#### [INSTRUCTION]
Render every line of the material below as a JSON list of strings, one string per line, leaving out any blank lines.

[Transcribed page text]
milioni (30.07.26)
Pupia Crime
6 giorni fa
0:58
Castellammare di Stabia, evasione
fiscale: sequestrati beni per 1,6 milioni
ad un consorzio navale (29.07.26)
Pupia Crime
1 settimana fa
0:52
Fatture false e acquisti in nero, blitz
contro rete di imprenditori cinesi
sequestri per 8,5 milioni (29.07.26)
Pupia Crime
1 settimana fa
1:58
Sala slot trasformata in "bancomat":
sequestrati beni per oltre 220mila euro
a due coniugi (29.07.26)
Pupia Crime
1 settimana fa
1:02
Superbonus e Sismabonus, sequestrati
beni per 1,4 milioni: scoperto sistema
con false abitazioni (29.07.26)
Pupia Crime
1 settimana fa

#### [EXPECTED ANSWER]
[
  "milioni (30.07.26)",
  "Pupia Crime",
  "6 giorni fa",
  "0:58",
  "Castellammare di Stabia, evasione",
  "fiscale: sequestrati beni per 1,6 milioni",
  "ad un consorzio navale (29.07.26)",
  "Pupia Crime",
  "1 settimana fa",
  "0:52",
  "Fatture false e acquisti in nero, blitz",
  "contro rete di imprenditori cinesi",
  "sequestri per 8,5 milioni (29.07.26)",
  "Pupia Crime",
  "1 settimana fa",
  "1:58",
  "Sala slot trasformata in \"bancomat\":",
  "sequestrati beni per oltre 220mila euro",
  "a due coniugi (29.07.26)",
  "Pupia Crime",
  "1 settimana fa",
  "1:02",
  "Superbonus e Sismabonus, sequestrati",
  "beni per 1,4 milioni: scoperto sistema",
  "con false abitazioni (29.07.26)",
  "Pupia Crime",
  "1 settimana fa"
]